The transformation can be pulled out of “canonicalizations”, and moved into a separate, optional, transformation pass. The pass can expose a “levels” parameter, which it will take into account while applying the transformation.
Pros
- Fine granularity control for exposing target information
- Exposing information globally may lead to over-dependence on the functionality / incorrect usage.
- Separation of concerns
- Supplying target information to transformation passes keeps the IR clean of target-specific metadata.
- Each pass is therefore self-contained, without relying on some global state.
Cons
- Target dependent optimizations might need to become a separate pass.
- Duplicated parameters for each target dependent transformation pass.
- Can create a burden on the user repeating target information each time.
- Risk of inconsistencies.
- Maintenance overhead when target information is changed/extended.
Proposal 2
Attach target information to the module scope.

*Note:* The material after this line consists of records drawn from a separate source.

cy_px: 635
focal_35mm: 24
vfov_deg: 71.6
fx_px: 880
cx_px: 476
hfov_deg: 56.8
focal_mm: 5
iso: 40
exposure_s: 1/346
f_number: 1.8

Target information is attached once, globally, and therefore is accessible to all optimization passes. Takes inspiration from the spirv.target_env attribute.
A pass, --tosa-attach-target, can be provided to attach target env to the module via command-line arguments (similar to what exists for --tosa-validate today).
Example
Based on the motivating example above: “Canonicalizing pad+conv2d into conv2d operation required the intended “level” being taken into account”.

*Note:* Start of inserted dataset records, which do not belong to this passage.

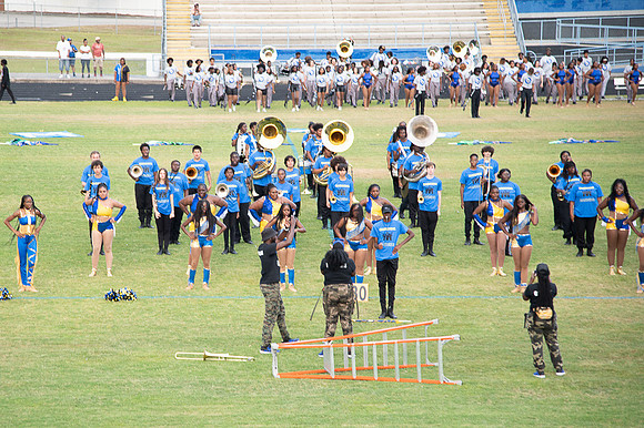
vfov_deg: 9.9
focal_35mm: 138
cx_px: 241
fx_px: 2471
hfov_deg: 14.8
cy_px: 264
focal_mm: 110
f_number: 4
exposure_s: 1/200
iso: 100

The pad+conv2d → conv2d transformation can remain in “canonicalizations”. The transformation will be updated such that the current “level” is retrieved and the decision about whether or not to fold will be based on the value of “level”. e.g.:
module attributes {tosa.target_env = #tosa.target_env<level = none, profiles = [pro_int, pro_fp], extensions = [int4, int16]>} {
...
}
// Get target information from module
tosa::TargetEnv targetEnv = tosa::lookupTargetEnvOrDefault(op);
// Query capabilities
int max_kernel;
tosa::Level level = targetEnv.getLevel();
auto maxKernelSize = level.getMaxKernelSize();
// Decide whether to fold based on maxKernelSize value
...
Pros
- All transformations immediately have the capability to query target information.
- Single point of reference for target information.
Cons
- Target information exposed globally which may lead to over-dependence on the functionality / incorrect usage.
- Target information cannot change within a module.
- If required in the future, we could consider adding target attributes at the function scope.
Any thoughts / comments on these proposals, or another proposal that wasn’t considered, would be much appreciated, thanks!